À propos de l’œuvre
Trois accords solennels ouvrent la porte, puis l’Ouverture de l’opéra K.620 change brusquement d’échelle. L’Allegro fait circuler un motif vif par entrées successives, comme une fugue lancée dans le théâtre. Mozart combine ainsi cérémonie et mouvement : les accords reviennent pour articuler la forme, tandis que les voix de l’orchestre continuent de se poursuivre, se répondre et se renforcer.
En répétition, accordez d’abord les trois attaques lentes et leur durée. Les silences qui les séparent doivent rester pleins, sans anticipation du mouvement suivant. Pour l’Allegro, faites jouer le motif par familles, notamment aux flûtes et aux clarinettes, afin que chacun entende son profil d’articulation. Les accompagnements resteront légers lorsque le sujet passe ailleurs ; une entrée ne devient pas plus lisible parce que tout l’orchestre décide soudain d’avoir raison.
Les cordes construiront l’élan par la régularité des traits, les vents par la précision des relais et des accords.
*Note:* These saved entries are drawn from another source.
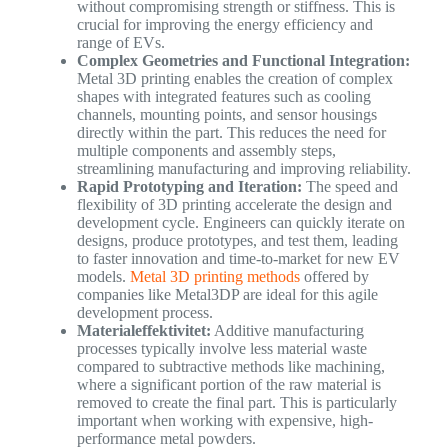
without compromising strength or stiffness. This is
crucial for improving the energy efficiency and
range of EVs.
Complex Geometries and Functional Integration:
Metal 3D printing enables the creation of complex
shapes with integrated features such as cooling
channels, mounting points, and sensor housings
directly within the part. This reduces the need for
multiple components and assembly steps,
streamlining manufacturing and improving reliability.
Rapid Prototyping and Iteration:
The speed and
flexibility of 3D printing accelerate the design and
development cycle. Engineers can quickly iterate on
designs, produce prototypes, and test them, leading
to faster innovation and time-to-market for new EV
models.
Metal 3D printing methods
offered by
companies like Metal3DP are ideal for this agile
development process.
Materialeffektivitet:
Additive manufacturing
processes typically involve less material waste
compared to subtractive methods like machining,
where a significant portion of the raw material is
removed to create the final part. This is particularly
important when working with expensive, high-
performance metal powders.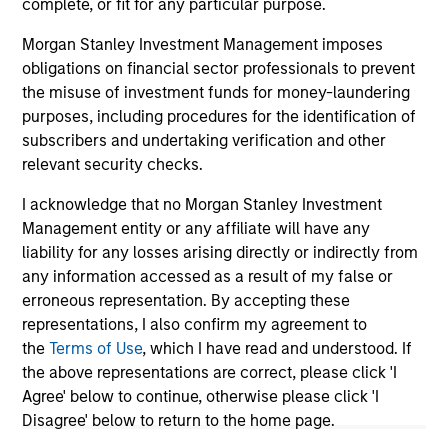
complete, or fit for any particular purpose.
Morgan Stanley Investment Management imposes
obligations on financial sector professionals to prevent
May not represent all Team Members.
the misuse of investment funds for money-laundering
purposes, including procedures for the identification of
The information on this page is for informational
subscribers and undertaking verification and other
purposes only. The information contained herein does
relevant security checks.
not constitute and should not be construed as an
offering of advisory services or an offer to sell or a
solicitation of an offer to buy any securities in any
I acknowledge that no Morgan Stanley Investment
jurisdiction in which such offer or solicitation,
Management entity or any affiliate will have any
purchase or sale would be unlawful under the
liability for any losses arising directly or indirectly from
securities, insurance or other laws of such jurisdiction.
any information accessed as a result of my false or
All investing involves risks, including a loss of principal.
erroneous representation. By accepting these
representations, I also confirm my agreement to
Please refer to the strategy detail page for important
the
Terms of Use
, which I have read and understood. If
information on the strategy, including additional risk
the above representations are correct, please click 'I
considerations.
Agree' below to continue, otherwise please click 'I
Disagree' below to return to the home page.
Gardez une réserve de nuance jusqu’aux grandes jonctions. Lorsque le matériau fugué s’épaissit, écoutez la basse et la direction harmonique plutôt que le seul volume. Le retour des accords solennels doit interrompre l’agitation sans casser l’unité : même cérémonial, mais désormais chargé de toute la course précédente.
Ce que contient l’archive
- un conducteur complet, quatre sections de conducteur et quatorze parties d’orchestre ;
- 19 documents PDF au total ;
- une archive MIDI associée.
L’ensemble porte uniquement sur l’ouverture de l’opéra K.620.